¿Y ahora qué hago?, me
pregunto. El mar, las ventanas, las islas, los audífonos, el silencio han sido
rebasados. El análisis puntual del país, los diez capítulos sobre las
organizaciones clandestinas de tu novela y el chivo expiatorio infiltrado por fuerzas
oscuras, ya no tienen respuesta. Tu respuesta paciente que me daba pistas para
ver qué tan buen detective era, mientras tú cortabas flores o buscabas a tu
gato que se escapaba por la ventana. En un instante ya no tengo nada. Ni a mi
hermano amado ni los lugares a donde fuimos felices con papá: Guaymas, Ciudad
Juárez, Guadalajara, Ciudad de México, ni ya no seremos más Topilzín ni Zip
Pulido ni el chimpirín cuachito.

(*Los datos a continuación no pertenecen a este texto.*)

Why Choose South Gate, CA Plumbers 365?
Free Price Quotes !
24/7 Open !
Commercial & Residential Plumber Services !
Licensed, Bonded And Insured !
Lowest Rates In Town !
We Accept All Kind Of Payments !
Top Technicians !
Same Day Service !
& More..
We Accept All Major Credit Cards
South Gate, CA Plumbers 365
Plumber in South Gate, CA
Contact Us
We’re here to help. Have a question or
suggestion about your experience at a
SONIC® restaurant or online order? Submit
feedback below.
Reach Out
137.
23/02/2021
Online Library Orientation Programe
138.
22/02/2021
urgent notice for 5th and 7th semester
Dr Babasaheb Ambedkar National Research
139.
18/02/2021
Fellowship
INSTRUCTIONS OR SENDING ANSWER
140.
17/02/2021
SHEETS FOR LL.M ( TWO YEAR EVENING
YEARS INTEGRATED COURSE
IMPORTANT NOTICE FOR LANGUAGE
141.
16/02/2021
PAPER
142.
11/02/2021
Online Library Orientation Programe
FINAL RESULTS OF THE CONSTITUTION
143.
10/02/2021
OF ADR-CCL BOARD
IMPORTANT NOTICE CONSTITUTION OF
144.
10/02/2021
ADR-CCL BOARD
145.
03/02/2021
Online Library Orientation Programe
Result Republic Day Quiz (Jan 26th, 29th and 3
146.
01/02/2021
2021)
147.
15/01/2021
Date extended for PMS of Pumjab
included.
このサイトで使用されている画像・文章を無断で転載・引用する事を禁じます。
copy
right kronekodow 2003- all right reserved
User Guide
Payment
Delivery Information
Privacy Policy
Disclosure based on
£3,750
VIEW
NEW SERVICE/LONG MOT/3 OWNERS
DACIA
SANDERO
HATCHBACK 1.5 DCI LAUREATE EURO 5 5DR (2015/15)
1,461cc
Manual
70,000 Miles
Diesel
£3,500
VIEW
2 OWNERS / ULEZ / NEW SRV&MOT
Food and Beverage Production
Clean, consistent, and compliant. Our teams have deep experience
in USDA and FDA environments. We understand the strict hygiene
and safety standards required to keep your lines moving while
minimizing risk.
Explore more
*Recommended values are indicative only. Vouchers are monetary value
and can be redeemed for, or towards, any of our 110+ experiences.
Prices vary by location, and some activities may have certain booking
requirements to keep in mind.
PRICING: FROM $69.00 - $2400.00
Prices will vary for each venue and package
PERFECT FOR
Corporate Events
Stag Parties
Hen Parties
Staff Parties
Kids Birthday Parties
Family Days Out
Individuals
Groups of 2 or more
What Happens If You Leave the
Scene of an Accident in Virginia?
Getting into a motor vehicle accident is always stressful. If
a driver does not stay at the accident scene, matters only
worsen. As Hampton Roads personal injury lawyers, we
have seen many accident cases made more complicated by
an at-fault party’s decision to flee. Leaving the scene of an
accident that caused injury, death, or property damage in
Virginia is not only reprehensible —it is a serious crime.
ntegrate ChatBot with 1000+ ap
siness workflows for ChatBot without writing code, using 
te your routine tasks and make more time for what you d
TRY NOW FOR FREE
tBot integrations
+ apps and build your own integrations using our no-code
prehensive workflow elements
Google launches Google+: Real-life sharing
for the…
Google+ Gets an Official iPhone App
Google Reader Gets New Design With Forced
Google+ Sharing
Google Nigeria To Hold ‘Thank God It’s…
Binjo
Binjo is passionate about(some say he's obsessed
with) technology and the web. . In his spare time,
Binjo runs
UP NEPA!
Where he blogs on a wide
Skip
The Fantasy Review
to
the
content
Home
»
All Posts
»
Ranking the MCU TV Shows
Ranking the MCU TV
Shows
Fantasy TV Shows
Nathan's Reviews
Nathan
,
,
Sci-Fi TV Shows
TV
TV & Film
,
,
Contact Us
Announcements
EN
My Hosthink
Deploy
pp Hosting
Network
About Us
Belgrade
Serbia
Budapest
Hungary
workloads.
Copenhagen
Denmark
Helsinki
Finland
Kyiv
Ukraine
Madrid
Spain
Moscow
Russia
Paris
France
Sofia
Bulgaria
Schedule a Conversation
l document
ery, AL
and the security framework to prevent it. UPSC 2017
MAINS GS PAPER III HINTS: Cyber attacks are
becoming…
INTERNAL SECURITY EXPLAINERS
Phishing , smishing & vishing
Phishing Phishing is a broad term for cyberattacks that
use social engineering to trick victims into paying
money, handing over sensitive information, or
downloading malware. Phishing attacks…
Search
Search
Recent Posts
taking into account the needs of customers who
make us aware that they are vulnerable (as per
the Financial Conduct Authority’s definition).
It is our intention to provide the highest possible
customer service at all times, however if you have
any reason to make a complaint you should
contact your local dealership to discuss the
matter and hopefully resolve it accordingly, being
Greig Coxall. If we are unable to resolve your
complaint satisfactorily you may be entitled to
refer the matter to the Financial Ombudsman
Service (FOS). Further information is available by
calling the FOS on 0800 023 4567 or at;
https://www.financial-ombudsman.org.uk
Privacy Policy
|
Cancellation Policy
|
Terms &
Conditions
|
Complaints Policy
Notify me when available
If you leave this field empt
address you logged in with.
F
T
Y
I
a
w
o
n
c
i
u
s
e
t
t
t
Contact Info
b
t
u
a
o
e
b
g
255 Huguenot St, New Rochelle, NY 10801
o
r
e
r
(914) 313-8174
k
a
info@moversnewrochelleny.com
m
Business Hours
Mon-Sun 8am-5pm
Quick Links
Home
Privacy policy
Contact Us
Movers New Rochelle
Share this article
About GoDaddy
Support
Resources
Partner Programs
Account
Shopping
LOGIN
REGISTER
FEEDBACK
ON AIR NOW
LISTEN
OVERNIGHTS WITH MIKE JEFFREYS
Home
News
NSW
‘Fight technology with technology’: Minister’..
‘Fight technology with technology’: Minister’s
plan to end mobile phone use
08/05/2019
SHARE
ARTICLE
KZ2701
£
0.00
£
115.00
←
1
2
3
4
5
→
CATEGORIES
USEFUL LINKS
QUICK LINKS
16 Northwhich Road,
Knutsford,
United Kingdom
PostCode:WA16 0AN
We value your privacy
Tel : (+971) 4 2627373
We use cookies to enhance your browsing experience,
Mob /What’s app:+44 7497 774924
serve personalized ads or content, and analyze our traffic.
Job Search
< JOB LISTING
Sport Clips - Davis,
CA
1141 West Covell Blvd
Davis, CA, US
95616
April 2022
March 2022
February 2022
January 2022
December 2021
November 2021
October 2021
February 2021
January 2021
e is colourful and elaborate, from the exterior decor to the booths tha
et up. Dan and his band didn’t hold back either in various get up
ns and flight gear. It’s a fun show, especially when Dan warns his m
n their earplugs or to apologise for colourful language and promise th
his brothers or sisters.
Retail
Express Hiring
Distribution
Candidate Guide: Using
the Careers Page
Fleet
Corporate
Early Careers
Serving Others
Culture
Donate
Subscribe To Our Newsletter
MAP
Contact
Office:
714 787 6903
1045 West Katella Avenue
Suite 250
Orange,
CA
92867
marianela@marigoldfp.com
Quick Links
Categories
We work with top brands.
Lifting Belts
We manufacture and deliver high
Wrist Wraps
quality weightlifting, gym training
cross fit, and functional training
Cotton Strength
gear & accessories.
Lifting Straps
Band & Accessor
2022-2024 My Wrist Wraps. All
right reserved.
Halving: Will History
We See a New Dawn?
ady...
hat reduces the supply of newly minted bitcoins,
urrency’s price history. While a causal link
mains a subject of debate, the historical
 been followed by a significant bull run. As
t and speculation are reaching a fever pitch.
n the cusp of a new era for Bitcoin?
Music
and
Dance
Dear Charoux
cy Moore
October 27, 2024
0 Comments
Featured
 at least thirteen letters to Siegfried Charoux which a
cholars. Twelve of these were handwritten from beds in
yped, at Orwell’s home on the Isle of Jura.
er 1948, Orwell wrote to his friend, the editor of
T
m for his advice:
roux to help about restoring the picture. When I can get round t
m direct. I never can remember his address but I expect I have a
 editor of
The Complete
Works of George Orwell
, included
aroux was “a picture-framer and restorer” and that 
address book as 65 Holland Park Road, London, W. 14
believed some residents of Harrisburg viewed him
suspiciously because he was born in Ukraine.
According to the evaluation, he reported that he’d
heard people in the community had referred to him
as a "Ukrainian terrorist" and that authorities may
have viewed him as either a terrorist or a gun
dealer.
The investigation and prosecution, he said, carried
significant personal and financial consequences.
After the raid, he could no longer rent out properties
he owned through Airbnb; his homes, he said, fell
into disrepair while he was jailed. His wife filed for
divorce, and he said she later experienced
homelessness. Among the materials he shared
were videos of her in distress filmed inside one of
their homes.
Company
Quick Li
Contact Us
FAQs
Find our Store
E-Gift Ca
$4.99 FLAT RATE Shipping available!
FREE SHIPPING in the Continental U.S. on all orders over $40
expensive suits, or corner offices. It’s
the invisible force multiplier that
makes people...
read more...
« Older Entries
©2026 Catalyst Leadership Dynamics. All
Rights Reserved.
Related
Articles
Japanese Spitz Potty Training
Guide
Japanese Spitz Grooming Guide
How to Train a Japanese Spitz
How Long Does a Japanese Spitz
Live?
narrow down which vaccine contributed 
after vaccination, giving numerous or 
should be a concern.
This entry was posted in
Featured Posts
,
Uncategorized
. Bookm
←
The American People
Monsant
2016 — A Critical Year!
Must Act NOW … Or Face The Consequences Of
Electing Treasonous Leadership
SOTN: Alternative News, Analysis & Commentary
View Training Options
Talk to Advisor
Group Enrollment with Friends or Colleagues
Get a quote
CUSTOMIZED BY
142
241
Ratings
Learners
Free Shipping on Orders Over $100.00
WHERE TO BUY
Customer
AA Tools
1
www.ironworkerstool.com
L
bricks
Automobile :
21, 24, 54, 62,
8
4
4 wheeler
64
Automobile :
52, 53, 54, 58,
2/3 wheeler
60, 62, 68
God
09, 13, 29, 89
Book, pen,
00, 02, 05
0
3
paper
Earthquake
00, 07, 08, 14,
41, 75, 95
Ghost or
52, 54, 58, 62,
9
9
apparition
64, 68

Ya no tengo nada, ni tus caminatas por
Coyoacán ni el paso a paso de los libros que tradujiste ni tus lecturas a mis
poemas ni los barquitos que fueron reclasificados como naves espaciales. ¿Y
ahora qué hago?, me pregunto. Desconozco las funciones sociales del éxito, si
es que las tiene, y acomodo los libros y los textos que estuvieron tirados
desde el día de tu muerte. Limpio mis viejos lentes y abrazo a mis perros y
porque hay un espejo al final de cada día triste, me veo entrenando de portero
Y eso hice, Marco. Entrenar. Lanzarme por un balón. Escuchar cantar y
revolotear a los pájaros. Qué felices fuimos, recuerdo. Fueron evidentes los
saltos al vacío: escribir y leer para divertirnos. Y sabes, te soñé en Fenway
Park y también en el Frontón México tomado de la mano de papá. Con nuestra
bellísima hermana Ofelia. Con Ana en Boston. Y recuerdo esa bonita tarde y tu
discurso en el homenaje a tu mejor amigo, Alí Chumacero. Tengo el video. Es mi
tesoro. ¿Y a ahora qué hago? Me pregunto. Y me pongo una soga al cuello y tengo
miedo. Tengo miedo de morir. Tengo miedo de la muerte. Y me tiro al piso a
llorar. Y te escucho, clarito “No,
Daniel, el más pequeño de los Pulido, eres el Dios del trueno, el Hombre Araña
y termina tu misión en la Tierra”. Y vuelvo a armar barquitos. Y acá sigo.